Use the following procedure to read the TUSB1146-Q1 I2C registers with a repeated Start (refer Figure 6-4).

  1. The controller initiates a read operation by generating a start condition (S), followed by the TUSB1146-Q1 7-bit address and a zero-value “W/R” bit to indicate a write cycle.
  2. The TUSB1146-Q1 acknowledges the 7-bit address cycle.
  3. The controller presents the register offset within TUSB1146-Q1 to be written, consisting of one byte of data, MSB-first.
  4. The TUSB1146-Q1 acknowledges the register offset cycle.
  5. The controller presents a repeated start condition (Sr).
  6. The controller initiates a read operation by generating a start condition (S), followed by the TUSB1146-Q1 7-bit address and a one-value “W/R” bit to indicate a read cycle.
  7. The TUSB1146-Q1 acknowledges the 7-bit address cycle.
  8. The TUSB1146-Q1 transmit the contents of the memory registers MSB-first starting at the register offset.
  9. The TUSB1146-Q1 shall wait for either an acknowledge (ACK) or a not-acknowledge (NACK) from the controller after each byte transfer; the I2C controller acknowledges reception of each data byte transfer.
  10. If an ACK is received, the TUSB1146-Q1 transmits the next byte of data as long as the controller provides the clock. If a NAK is received, the TUSB1146-Q1 stops providing data and waits for a stop condition (P).
  11. The controller terminates the read operation by generating a stop condition (P).

TUSB1146-Q1 I2C Write Without DataFigure 6-5 I2C Write Without Data

Use the following procedure to set a starting sub-address for I2C reads (refer to Figure 6-5).

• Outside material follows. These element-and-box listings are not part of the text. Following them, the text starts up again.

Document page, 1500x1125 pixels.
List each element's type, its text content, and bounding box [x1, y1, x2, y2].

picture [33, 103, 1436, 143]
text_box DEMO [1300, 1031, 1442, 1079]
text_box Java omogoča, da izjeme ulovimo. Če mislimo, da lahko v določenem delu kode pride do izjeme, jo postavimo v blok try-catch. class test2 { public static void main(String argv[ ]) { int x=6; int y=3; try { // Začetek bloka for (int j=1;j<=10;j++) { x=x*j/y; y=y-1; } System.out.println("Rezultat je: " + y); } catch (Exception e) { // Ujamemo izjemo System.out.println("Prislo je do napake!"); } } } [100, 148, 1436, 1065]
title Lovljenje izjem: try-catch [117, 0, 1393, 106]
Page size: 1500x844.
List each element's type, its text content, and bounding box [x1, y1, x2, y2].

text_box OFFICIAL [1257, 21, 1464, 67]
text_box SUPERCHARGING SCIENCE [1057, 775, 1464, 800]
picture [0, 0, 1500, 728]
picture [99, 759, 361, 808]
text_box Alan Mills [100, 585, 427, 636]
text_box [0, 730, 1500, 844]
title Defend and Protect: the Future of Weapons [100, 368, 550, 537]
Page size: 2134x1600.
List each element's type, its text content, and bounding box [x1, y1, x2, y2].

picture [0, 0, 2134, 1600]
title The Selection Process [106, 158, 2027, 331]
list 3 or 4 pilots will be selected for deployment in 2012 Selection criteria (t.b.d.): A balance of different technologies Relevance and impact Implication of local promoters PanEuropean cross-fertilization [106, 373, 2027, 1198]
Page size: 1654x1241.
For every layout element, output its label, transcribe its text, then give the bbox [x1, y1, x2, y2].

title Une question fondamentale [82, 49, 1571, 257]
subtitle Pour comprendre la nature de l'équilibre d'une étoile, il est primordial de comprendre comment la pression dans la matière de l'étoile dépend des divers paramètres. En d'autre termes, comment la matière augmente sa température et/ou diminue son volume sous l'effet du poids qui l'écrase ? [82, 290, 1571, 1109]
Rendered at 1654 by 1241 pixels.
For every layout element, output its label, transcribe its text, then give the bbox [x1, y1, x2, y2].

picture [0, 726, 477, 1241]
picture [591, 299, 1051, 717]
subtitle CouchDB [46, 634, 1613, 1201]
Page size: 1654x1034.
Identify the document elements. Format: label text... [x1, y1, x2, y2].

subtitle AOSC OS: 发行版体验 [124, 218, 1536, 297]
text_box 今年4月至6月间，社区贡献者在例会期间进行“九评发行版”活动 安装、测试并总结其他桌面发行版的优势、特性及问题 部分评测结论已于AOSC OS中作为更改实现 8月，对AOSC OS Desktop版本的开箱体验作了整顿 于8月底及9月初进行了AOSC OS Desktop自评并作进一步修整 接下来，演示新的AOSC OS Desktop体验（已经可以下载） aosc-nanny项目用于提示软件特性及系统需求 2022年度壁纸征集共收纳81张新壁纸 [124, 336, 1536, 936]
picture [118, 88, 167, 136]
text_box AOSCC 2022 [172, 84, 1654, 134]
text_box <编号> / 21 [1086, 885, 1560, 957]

  1. The controller initiates a write operation by generating a start condition (S), followed by the TUSB1146-Q1 7-bit address and a zero-value “W/R” bit to indicate a write cycle.
  2. The TUSB1146-Q1 acknowledges the address cycle.
  3. The controller presents the register offset within TUSB1146-Q1 to be written, consisting of one byte of data, MSB-first.
  4. The TUSB1146-Q1 acknowledges the register offset cycle.
  5. The controller terminates the write operation by generating a stop condition (P).

Note:

After initial power-up, if no register offset is included for the read procedure (refer to Figure 6-3), then reads start at register offset 00h and continue byte by byte through the registers until the I2C controller terminates the read operation. During a read operation, the TUSB1146-Q1 auto-increments the I2C internal register address of the last byte transferred independent of whether or not an ACK was received from the I2C controller.